-- Problem statement --
Output only the lines of the entries that follow, starting at the one with "the native plant" and running down to the one with "The Conservancy also", both included and unchanged.

Transcribed page contents
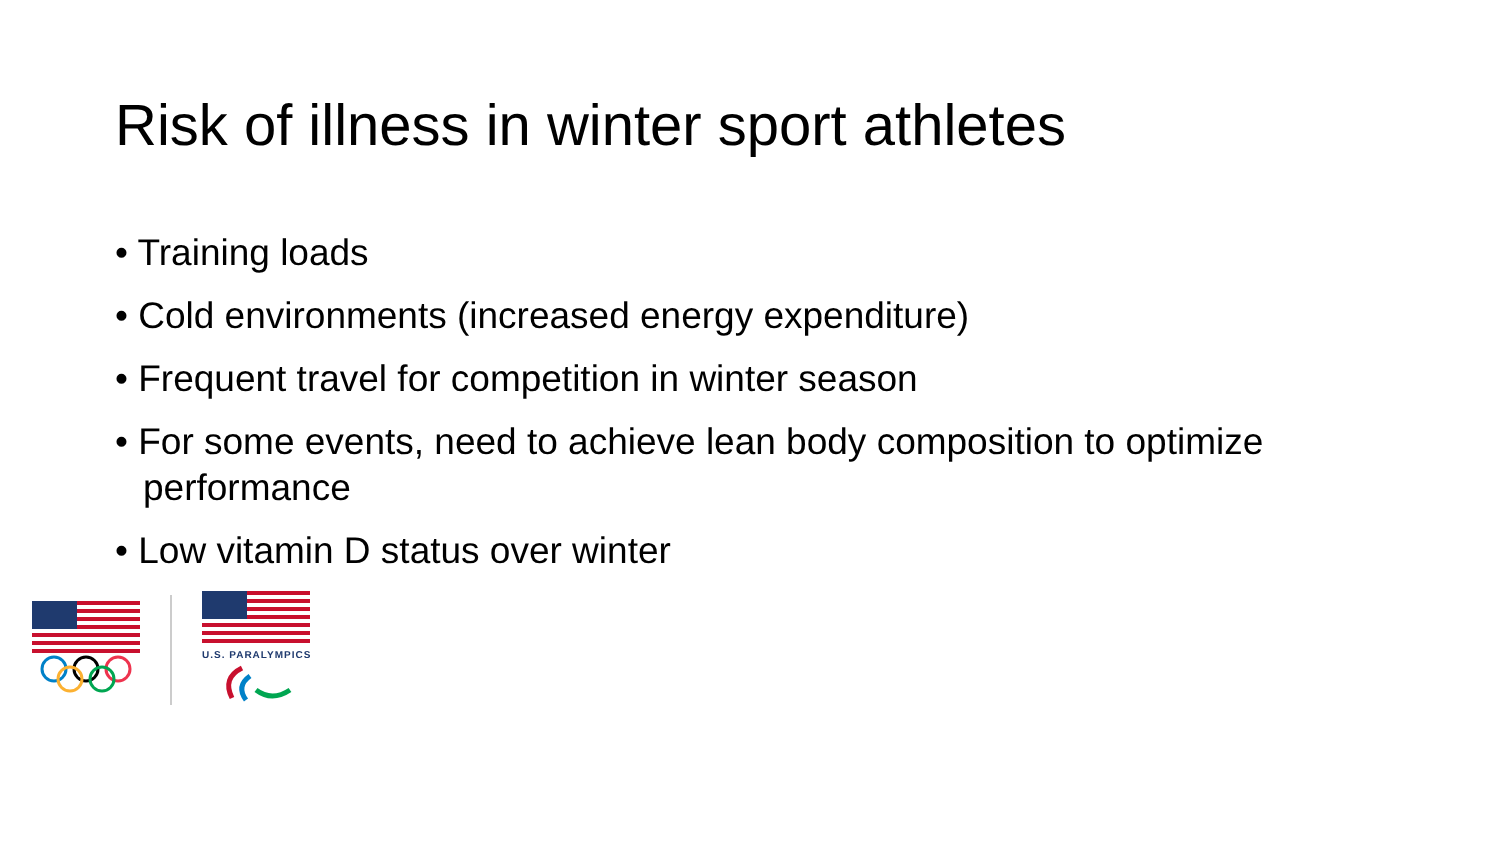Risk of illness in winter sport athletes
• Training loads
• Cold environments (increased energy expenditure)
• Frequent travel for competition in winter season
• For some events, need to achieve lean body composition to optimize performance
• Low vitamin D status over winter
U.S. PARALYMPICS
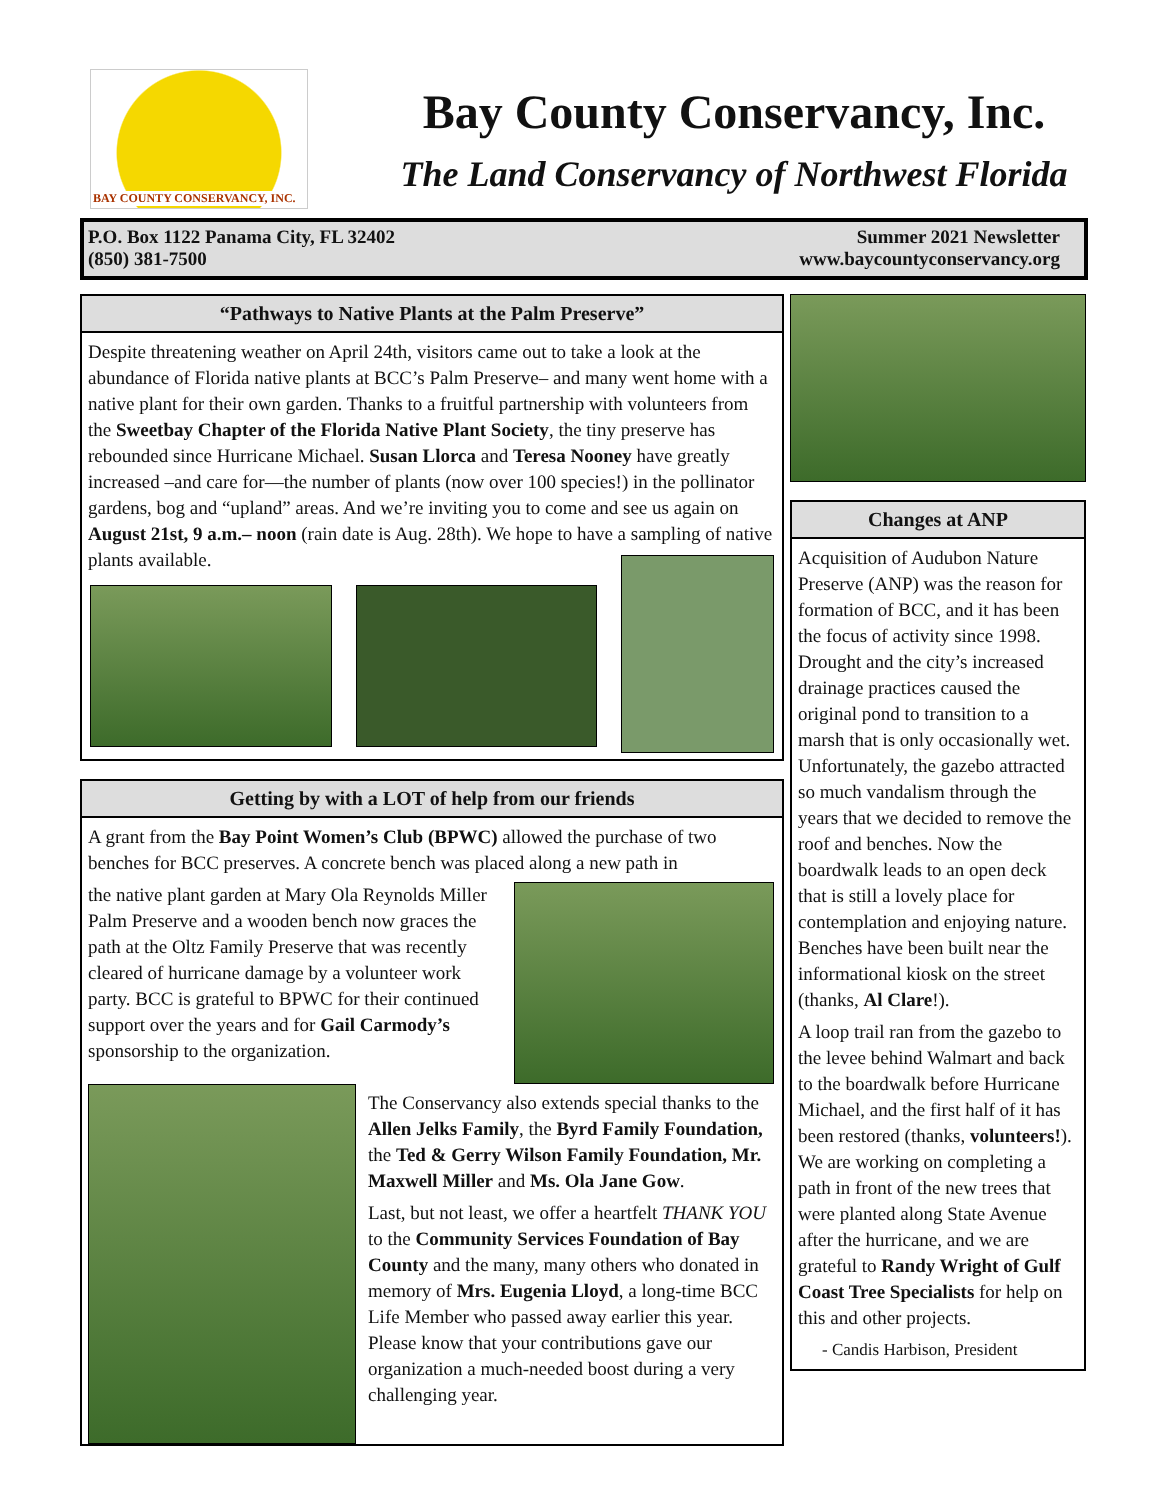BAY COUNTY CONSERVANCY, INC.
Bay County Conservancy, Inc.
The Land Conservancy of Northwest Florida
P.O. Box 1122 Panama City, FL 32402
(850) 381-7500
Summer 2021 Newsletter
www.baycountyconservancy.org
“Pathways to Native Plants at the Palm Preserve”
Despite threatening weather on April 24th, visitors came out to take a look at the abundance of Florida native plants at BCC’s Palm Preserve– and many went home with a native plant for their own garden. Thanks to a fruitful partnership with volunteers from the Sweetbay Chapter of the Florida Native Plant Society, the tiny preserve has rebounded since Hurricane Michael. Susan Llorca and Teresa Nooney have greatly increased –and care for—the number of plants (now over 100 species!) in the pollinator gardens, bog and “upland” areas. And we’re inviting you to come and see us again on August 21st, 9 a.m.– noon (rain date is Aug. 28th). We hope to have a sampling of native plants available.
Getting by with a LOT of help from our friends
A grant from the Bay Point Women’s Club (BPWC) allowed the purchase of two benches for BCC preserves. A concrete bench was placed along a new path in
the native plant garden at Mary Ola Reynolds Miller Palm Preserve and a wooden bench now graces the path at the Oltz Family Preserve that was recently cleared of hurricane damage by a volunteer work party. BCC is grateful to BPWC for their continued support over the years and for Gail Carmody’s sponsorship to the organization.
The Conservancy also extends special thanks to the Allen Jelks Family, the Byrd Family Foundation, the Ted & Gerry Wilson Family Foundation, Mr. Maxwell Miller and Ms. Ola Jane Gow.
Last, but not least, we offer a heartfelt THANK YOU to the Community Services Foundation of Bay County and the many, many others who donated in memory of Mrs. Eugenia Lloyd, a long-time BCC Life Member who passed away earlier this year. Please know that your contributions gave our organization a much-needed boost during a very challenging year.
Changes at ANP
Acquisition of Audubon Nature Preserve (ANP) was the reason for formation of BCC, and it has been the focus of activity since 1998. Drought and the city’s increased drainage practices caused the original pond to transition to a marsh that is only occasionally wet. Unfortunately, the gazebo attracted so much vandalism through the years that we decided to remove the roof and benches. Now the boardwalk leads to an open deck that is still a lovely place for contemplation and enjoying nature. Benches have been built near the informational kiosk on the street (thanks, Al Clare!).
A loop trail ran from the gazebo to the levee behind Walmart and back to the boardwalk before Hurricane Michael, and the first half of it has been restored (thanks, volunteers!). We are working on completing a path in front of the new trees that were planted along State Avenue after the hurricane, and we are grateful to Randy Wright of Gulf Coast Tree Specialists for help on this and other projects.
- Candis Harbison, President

-- Solution to this exercise --
the native plant garden at Mary Ola Reynolds Miller Palm Preserve and a wooden bench now graces the path at the Oltz Family Preserve that was recently cleared of hurricane damage by a volunteer work party. BCC is grateful to BPWC for their continued support over the years and for Gail Carmody’s sponsorship to the organization.
The Conservancy also extends special thanks to the Allen Jelks Family, the Byrd Family Foundation, the Ted & Gerry Wilson Family Foundation, Mr. Maxwell Miller and Ms. Ola Jane Gow.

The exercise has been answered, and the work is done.